Delinquentes de toda a espécie a quem remiste da pena, hoje libertos de
punição, zombam, sob tua retumbante indiferença, dos tolos que se
pautam em princípios e honradez.
Vivem os
justos à margem das formalidades legais que usas para agrilhoar os cidadãos, a
fim de emparelhares todos pelo mesmo nível de calhordice de que imaginas serem,
por natureza, dotados. Por certo, espelhando tua maneira de te comportar e de
enxergares os homens para necessitarem de tua mediadora e interesseira presença.
Sob o
manto do teu venerável ‘estado de direito’, corruptos, patifes,
ladrões de todas as espécies ascendem aos postos de direção com a tua serena
condescendência. Mais: com a tua cruel cumplicidade. São estes que tratas com a
máxima leniência, amparando-os com a força irrefutável das brechas da lei, aplicando-lhes impiedosamente draconiana
indulgência e intolerância zero. Cobrindo a impunidade com o manto legalista
da imunidade.
De quem é
a culpa? “Dos legisladores, do governo, da polícia, da falta de juízes, da
falta de vagas no sistema prisional, da falta de investimento, da má
distribuição da renda, do desemprego, da falta de políticas públicas, dos
baixos salários, da alta dos juros, do neoliberalismo, da crise do euro, da colonização
portuguesa, da gripe suína, do derretimento das calotas polares”, bradas
indignado. Tu, homo vermis, és o único triplamente qualificado como “not
guilty” nessa história. Justo tu! “Por falta de provas”, provas.
Todo teu
empenho é de não punir. Inocentes ou culpados, pouco importa. ‘In dubio pro
reo’, desde que teus honorários sejam quitados com
correção, exatidão, integridade e... justiça.

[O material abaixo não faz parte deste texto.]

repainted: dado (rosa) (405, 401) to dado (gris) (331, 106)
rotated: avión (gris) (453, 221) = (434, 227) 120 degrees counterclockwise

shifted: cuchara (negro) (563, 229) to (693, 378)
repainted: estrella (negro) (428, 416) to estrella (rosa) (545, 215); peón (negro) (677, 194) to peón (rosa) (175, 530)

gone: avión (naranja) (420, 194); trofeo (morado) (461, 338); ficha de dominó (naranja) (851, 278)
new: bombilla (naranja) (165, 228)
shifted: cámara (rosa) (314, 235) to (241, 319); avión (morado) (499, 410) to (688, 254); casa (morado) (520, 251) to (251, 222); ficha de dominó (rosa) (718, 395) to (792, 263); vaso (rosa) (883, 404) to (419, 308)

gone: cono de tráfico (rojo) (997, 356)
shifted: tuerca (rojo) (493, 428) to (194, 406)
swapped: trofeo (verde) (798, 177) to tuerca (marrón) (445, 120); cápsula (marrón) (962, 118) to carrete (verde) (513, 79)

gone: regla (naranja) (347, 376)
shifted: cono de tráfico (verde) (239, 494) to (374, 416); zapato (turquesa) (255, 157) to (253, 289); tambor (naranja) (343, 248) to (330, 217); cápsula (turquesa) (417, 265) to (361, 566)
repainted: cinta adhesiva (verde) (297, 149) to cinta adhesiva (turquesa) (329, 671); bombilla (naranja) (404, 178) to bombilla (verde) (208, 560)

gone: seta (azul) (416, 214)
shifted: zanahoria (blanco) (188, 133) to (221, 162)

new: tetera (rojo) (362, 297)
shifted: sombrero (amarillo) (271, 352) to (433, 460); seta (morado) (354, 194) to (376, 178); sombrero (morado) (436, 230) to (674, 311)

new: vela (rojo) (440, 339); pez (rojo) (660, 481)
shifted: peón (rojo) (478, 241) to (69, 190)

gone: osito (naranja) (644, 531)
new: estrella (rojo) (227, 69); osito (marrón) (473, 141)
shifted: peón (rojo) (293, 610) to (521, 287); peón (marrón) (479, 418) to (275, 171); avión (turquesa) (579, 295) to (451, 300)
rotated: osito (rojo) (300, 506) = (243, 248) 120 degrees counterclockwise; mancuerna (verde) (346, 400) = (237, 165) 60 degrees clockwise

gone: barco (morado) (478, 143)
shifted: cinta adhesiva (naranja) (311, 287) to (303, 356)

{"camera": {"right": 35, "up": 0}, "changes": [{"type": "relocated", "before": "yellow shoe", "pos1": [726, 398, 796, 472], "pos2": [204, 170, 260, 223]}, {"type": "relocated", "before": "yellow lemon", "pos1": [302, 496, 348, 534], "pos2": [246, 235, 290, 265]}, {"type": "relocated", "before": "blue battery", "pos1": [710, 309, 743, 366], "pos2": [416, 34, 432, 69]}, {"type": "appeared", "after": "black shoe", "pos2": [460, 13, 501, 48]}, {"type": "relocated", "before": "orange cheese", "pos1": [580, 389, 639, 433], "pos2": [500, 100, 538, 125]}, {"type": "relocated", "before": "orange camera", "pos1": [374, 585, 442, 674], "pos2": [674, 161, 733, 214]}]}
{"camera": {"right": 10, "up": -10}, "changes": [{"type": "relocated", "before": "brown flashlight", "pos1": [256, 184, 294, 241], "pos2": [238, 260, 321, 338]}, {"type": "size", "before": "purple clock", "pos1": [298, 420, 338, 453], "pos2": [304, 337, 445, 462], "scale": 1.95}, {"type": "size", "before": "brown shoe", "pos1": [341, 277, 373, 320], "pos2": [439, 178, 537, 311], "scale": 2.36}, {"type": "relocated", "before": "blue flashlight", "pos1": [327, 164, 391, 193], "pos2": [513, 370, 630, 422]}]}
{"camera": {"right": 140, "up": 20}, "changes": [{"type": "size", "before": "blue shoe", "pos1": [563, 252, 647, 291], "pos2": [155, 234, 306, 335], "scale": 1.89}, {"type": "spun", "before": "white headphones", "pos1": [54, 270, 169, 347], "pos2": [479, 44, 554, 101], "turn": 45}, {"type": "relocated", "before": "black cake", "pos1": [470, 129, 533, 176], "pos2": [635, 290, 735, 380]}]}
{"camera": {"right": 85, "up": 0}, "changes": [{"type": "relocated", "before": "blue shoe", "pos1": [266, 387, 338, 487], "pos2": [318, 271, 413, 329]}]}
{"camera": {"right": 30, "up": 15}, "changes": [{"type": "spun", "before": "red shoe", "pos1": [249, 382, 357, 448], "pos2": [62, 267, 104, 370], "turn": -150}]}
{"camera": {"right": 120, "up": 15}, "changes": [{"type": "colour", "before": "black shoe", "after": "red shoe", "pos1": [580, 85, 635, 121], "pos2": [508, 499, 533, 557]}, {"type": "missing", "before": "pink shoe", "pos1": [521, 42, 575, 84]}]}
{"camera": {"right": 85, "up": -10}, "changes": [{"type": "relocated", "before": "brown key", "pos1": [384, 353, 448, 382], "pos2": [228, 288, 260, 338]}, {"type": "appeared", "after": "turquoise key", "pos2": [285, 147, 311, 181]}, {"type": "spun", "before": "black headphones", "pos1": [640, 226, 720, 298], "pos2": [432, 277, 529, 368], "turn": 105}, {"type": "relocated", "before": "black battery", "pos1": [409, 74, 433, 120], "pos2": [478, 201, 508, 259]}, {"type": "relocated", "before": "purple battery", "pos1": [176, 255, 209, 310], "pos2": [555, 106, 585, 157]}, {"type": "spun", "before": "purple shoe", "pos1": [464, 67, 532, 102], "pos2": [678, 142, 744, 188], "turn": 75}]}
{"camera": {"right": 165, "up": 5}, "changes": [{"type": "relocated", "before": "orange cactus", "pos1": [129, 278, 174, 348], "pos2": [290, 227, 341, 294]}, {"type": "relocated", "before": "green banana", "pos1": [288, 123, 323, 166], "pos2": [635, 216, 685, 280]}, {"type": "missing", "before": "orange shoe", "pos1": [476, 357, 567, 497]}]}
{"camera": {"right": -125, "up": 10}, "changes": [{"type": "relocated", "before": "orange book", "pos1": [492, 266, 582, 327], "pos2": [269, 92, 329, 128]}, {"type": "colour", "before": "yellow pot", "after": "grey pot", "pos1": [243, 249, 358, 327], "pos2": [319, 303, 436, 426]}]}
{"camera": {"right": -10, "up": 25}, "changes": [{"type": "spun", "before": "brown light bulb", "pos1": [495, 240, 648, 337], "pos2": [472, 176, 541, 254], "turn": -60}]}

E assim, pelos mais variados pretextos, vais libertando das grades todos os poderosos, reservando
os horrores dos calabouços aos despossuídos que não participam do pecúlio que
sustenta a devassidão moral que apadrinhas e consagra esse país como o
paraíso da impunidade.
Deixa de
hipocrisia. A quem pretendes enganar dizendo que és a fonte da Justiça? Teu
ofício é apenas advogar em prol de vermes, devolvendo-lhes em serviços pérfidos
o vil metal que banca o suntuoso padrão de vida que ostentas. A verdadeira justiça é o oposto de ti. É
tornar o mundo mais digno, as pessoas olhando-se de frente, sem dissimulações, com confiança mútua. Prescindindo de teus sórdidos préstimos.
Justiça
seja feita: quem te sustenta, respeitável biltre, são apenas os safados. Crápulas que, dispensando nobres
considerações éticas, estudam teus intrincados preceitos e se formam doutores
para assimilar os meios legais, penais, constitucionais e amorais de permanecer
impunes e qualificarem-se a ingressar em tuas rodinhas infames. Partilharem do
papo do cafezinho do fórum. Onde, restritas às indevassáveis paredes que os
protegem, rolam torpezas inimagináveis. Tornam-se teus amigos e cupinchas. Uma
corporação fechada de rábulas parasitas. Justamente!
Os
princípios de retidão e civilidade, trazemo-los dentro de nós. Num
mundo de justos, tua justiça não se ajusta. Gente honrada entende-se entre si,
sem necessitar da tua protocolar intermediação. Bastam os princípios. Quem carece
de lei são os que dela vivem à margem. Se para os honrados, é desnecessária e
para os bandidos, ineficaz, para os da escória que integras, é verba no bolso.
Data vênia, ilustríssimo, vai pra p* que te pariu.